We need just enough ($b$) blocks to have space for the data and the length (and the one 1-bit):

$$ b = \left\lceil \frac{l + 1 + 64}{512} \right\rceil $$

If you hash only data in whole bytes (as usual), the formula becomes

$$ b = \left\lceil \frac{l_8 + 1 + 8}{64} \right\rceil, $$

with $l_8 = \frac l8$ the length of the data in bytes.

Answer 2

In practice (i.e. when actually implementing the function), you do not really calculate $k$. Things rather work like this: you have a 64-byte buffer. You process incoming data through that buffer; when it is full, you apply the compression function, which mutates the internal state (five 32-bit words for SHA-1, eight for SHA-256), and begin again at offset 0 in the buffer. In other words, you keep an internal pointer (or index) to the first free byte in the buffer. With C notation, let's call buf the buffer and ptr the index. ptr always has a value between 0 (buffer is empty) and 63 (buffer is almost full, only needs one extra byte)(Note: I am assuming that you are processing byte-oriented data, i.e. you never have individual bits, only bytes -- I have yet to encounter a practical situation where this is not true).

When it comes to finishing the computation, you have, at that point, between 0 and 63 bytes of unprocessed data in your buffer. You add the extra "1" bit as an extra byte of value 0x80, which in C is:

buf[ptr ++] = 0x80;

Then you have to add "enough zeros, then the length over 64 bits", so the code should look like this:

if (ptr <= 56) {
    memset(buf + ptr, 0, 56 - ptr);
} else {
    memset(buf + ptr, 0, 64 - ptr);
    call_compression_function();
    memset(buf, 0, 56);
}
encode_length(buf + 56);
call_compression_function();

where encode_length() writes out the 64-bit bit length of the input message at the specified address (big-endian convention), and call_compression_function() invokes the compression function over the data in buf[].

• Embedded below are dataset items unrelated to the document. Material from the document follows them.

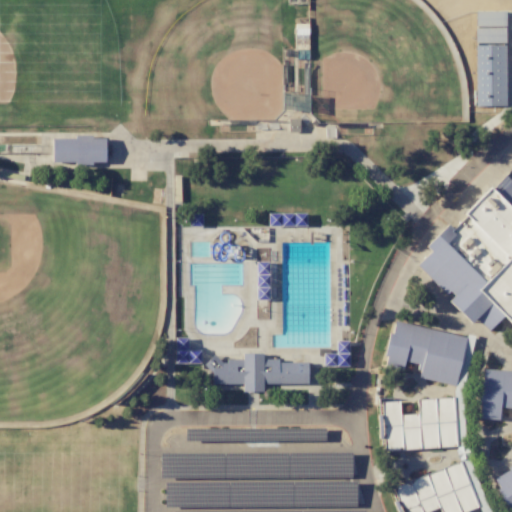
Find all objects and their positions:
building: (489, 75)
road: (397, 257)
building: (424, 351)
building: (493, 392)
road: (253, 416)
building: (418, 424)
road: (254, 451)
road: (257, 480)
road: (261, 510)
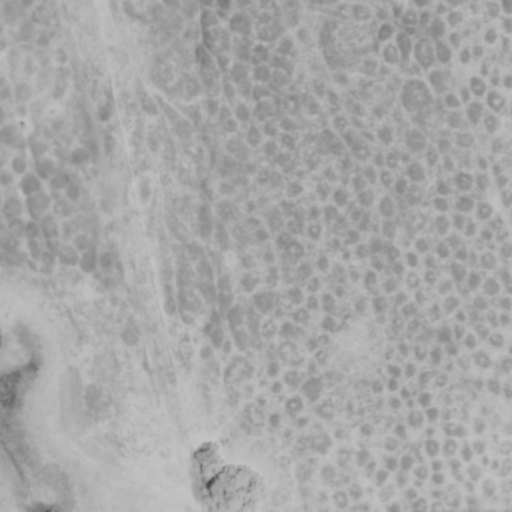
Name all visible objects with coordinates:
crop: (91, 1)
crop: (255, 255)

So the value of $k$ is never really computed; it is the sum of the third arguments to the calls to memset() (+7 for the seven zeros implied in the 0x80 extra byte).

Self-promotion: you can see how such code looks like, in C and Java, in the opensource library sphlib.

Answer 3

You don't need to compute this at all, this is just a mathematical description for defining the padding on the message as a whole.

This is because you don't need to process the whole message at once, which is useful if the message is very large (say a very large file), or if you are on a small system with little RAM (say a microcontroller).

You can fill a 512 bit buffer for a message block with blocks of data and do the hashing block by block until you reach the end of the data. Then add the one, pad the last block up to bit position 447 and add the 64 length bits at the end, and hash the final block.

A slight complication occurs when the data ends at position 448 or later. Then you have to fill the message block with padding and add another one containing only padding and the length.